Graph DB Toolkit
PassAudited by ClawScan on May 10, 2026.
Overview
This appears to be a coherent Neo4j graph-database utility, but it can run powerful database queries and should be used only with intended, least-privileged credentials.
Install only if you intend to work with Neo4j/Cypher. Connect it to the intended database using least-privileged credentials, review any generated Cypher before running it, and do not use destructive helpers such as delete_all or DETACH DELETE without confirmation and backups.
Findings (3)
Artifact-based informational review of SKILL.md, metadata, install specs, static scan signals, and capability signals. ClawScan does not execute the skill or run runtime probes.
A mistaken or overly broad query could modify or erase graph data in the connected Neo4j database.
The client intentionally exposes arbitrary Cypher execution and an all-node delete helper. That is coherent for a Neo4j toolkit, but it can be high impact if used against production or the wrong database.

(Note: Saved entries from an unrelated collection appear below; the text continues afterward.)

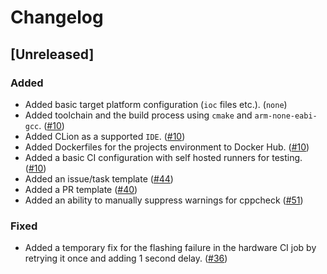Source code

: <!--Markdownlint Rules-->
<!-- markdownlint-disable no-duplicate-header-->

# Changelog

## [Unreleased]

### Added

- Added basic target platform configuration (`ioc` files etc.). (`none`)
- Added toolchain and the build process using `cmake` and `arm-none-eabi-gcc`. ([#10](https://github.com/Aerospace-ASP/Firmware/pull/10))
- Added CLion as a supported `IDE`. ([#10](https://github.com/Aerospace-ASP/Firmware/pull/10))
- Added Dockerfiles for the projects environment to Docker Hub. ([#10](https://github.com/Aerospace-ASP/Firmware/pull/10))
- Added a basic CI configuration with self hosted runners for testing. ([#10](https://github.com/Aerospace-ASP/Firmware/pull/10))
- Added an issue/task template ([#44](https://github.com/Aerospace-ASP/Firmware/pull/44))
- Added a PR template ([#40](https://github.com/Aerospace-ASP/Firmware/issues/40))
- Added an ability to manually suppress warnings for cppcheck ([#51](https://github.com/Aerospace-ASP/Firmware/issues/51))

### Fixed

- Added a temporary fix for the flashing failure in the hardware CI job by retrying it once and adding 1 second delay. ([#36](https://github.com/Aerospace-ASP/Firmware/issues/36))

def query(self, cypher: str, parameters: Optional[Dict] = None) -> List[Dict]: ... session.run(cypher, parameters or {}) ... def delete_all(self): ... session.run("MATCH (n) DETACH DELETE n")Use the toolkit only for user-requested database actions, require explicit confirmation for destructive queries, keep backups, and prefer least-privileged or read-only accounts when possible.
The agent can read or change whatever the provided Neo4j account is allowed to access.
The skill uses Neo4j account credentials to connect to a database. This is expected for Neo4j operations, but users should recognize that all actions run with the supplied account's permissions.
self.driver = GraphDatabase.driver(uri, auth=(user, password))
Avoid hard-coded/default passwords, use credentials scoped to the intended database, and prefer read-only credentials for analysis-only tasks.
Installing later dependency versions could change behavior or inherit supply-chain risk from the package ecosystem.
The dependency file uses lower-bound version ranges without pinned versions or hashes. This is common for Python utilities, but it allows future dependency changes at install time.
neo4j>=5.15.0 networkx>=3.2.0 numpy>=1.24.0
Install from trusted indexes and consider pinning exact versions or using a lockfile for production environments.